RAMAI-ramai memprotes sikap ketidak-sukaan penggunaan Bahasa Sunda dalam rapat, mengingatkan pada pendidikan multikulturalisme yang menganjurkan penggunaan semua bahasa untuk keakraban dan saling menghargai.
Dalam pendidikan multikulturalisme diberikan semua pengetahuan bahasa di seluruh dunia, termasuk Bahasa Sunda dan daerah-daerah lain.
Semua bahasa diberikan sepotong-sepotong supaya cepat dan mudah dikuasai dengan tujuan untuk digunakan sebagai selingan ketika berbicara di depan pengguna bahasa-bahasa.
Khusus untuk Bahasa Sunda, saya kadang-kadang merasa menyesal karena tidak mempelajarinya dengan baik dan lengkap, sehingga saya tidak bisa leluasa berkenalan dengan orang-orang Sunda yang ingin saya dekati.
Penguasaan saya terhadap Bahasa Sunda boleh dibilang sepotong-sepotong. Saya belajar Sunda langsung dengan pedagang-pedagang pinggir jalan dan orang-orang yang saya temui dalam pergaulan.
Upaya saya belajar Bahasa Sunda dapat dibilang nekat. Tidak takut dibilang salah.
Bahkan saking ingin cepat lancar, saya mencuri kamus Bahasa Sunda- Indonesia dari laci tempat tidur milik mertua saya, Endang Sumarna yang asli orang Sunda.
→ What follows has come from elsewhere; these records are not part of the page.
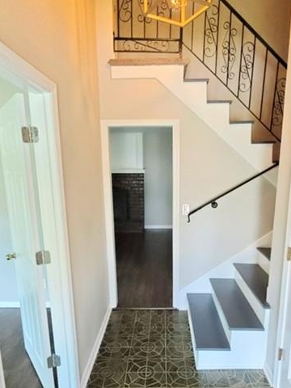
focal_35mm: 24
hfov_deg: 56.7
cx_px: 158
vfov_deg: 71.2
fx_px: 269
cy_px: 221
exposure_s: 1/120
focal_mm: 2.3
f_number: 2
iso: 1000
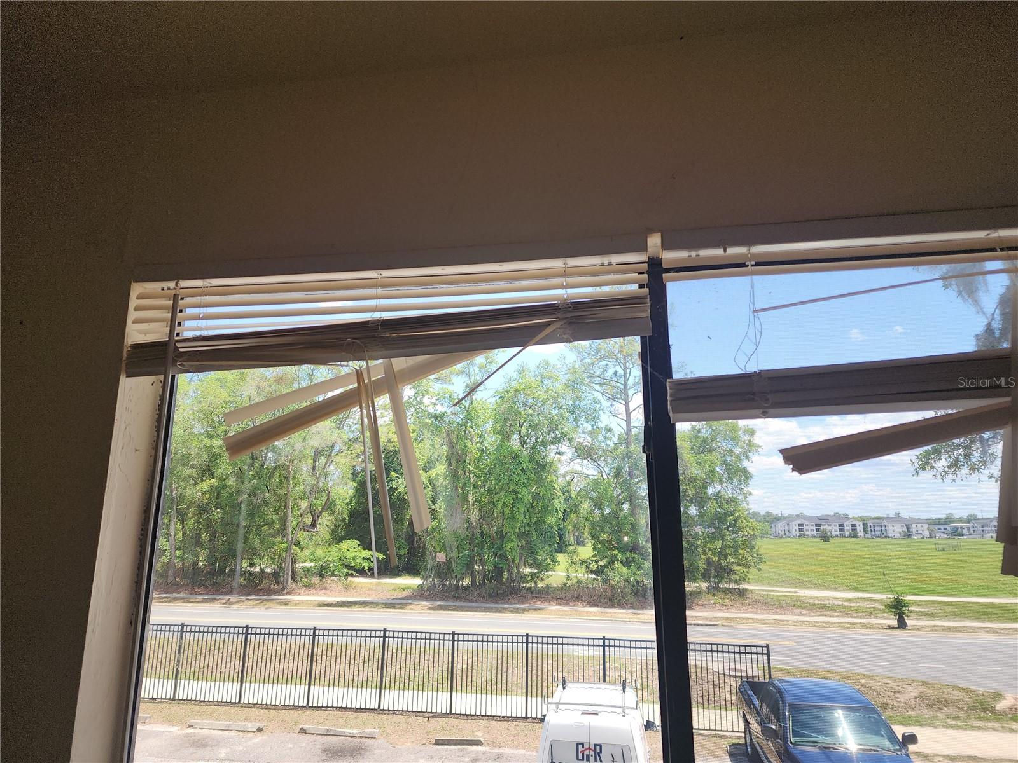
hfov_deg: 73.9
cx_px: 509
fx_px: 676
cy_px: 382
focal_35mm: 23
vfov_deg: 58.9
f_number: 1.8
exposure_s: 1/301
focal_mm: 6.4
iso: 12
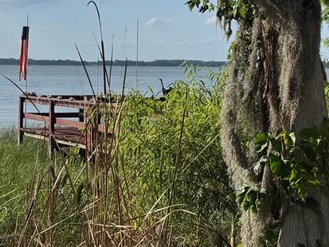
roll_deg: -0.6
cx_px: 94
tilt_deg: +4.5
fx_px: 884
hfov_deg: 21.0
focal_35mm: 93
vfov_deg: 15.6
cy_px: 0
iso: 80
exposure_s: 1/9009
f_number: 1.78
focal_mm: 6.76
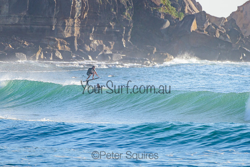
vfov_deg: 2.2
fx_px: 4256
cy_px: 72
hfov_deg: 3.4
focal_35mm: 613
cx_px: 98
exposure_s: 1/2000
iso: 360
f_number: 5.6
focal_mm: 500
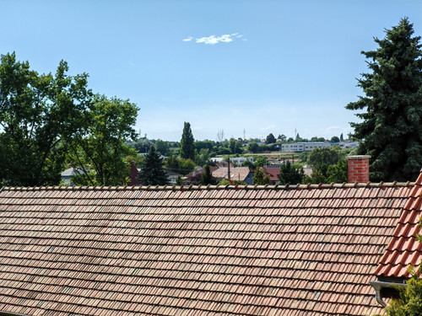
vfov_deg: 21.6
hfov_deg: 28.6
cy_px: 158
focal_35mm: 68
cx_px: 211
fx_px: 829
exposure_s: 1/810
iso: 50
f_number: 2.4
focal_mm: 8.67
Dia tinggal di Cimahi, Jawa Barat.
Saya pelajari kamus itu. Potongan kata dan peribahasa di dalamnya saya gunakan sekali-kali dalam percakapan dengan istri dan keluarganya, tanpa bilang memungut kata dari kamus tersebut.
Apresiasi mereka luar biasa ketika saya menggunakan Bahasa Sunda yang masih belum lancar, dari potongan-potongan kata dari kamus, misalnya sampurasun, mangga tuang, mangga ti payun, dan lain-lain.
Beruntung saya yang berlatar belakang berbahasa ibu Jawa, pernah ditugaskan menjadi Kepala Biro Harian Kompas untuk Wilayah Jawa Barat dan Banten pada tahun 2000 -2001, ketika Pemimpin Redaksinya dijabat oleh Suryopratomo yang sekarang menjadi Duta Besar RI di Singapura.
Kesempatan bertugas di dua provinsi yang berbahasa Sunda itu, membekali pengetahuan saya tentang masyarakat Sunda dan bahasanya dalam pergaulan lebih dekat.
Masyarakat Sunda yang saya amati di Bandung, mereka itu termasuk golongan orang-orang ramah, peka terhadap perasaan orang lain, pemaaf, dan suka mengalah.
Salah satu contoh yang pernah saya lihat sendiri, pada suatu pagi di Bandung saya naik mobil angkutan kota (angkot) dari Kosambi melintasi Jalan RE Martadinata menuju Dago. Saya duduk di samping sopir.
Di jalan ada empat perempuan mencegat dan naik angkot yang saya tumpangi. Dari pakaian mereka tampaknya hendak bekerja.
Di angkot, mereka ngobrol dengan Bahasa Sunda dengan suara relatif keras.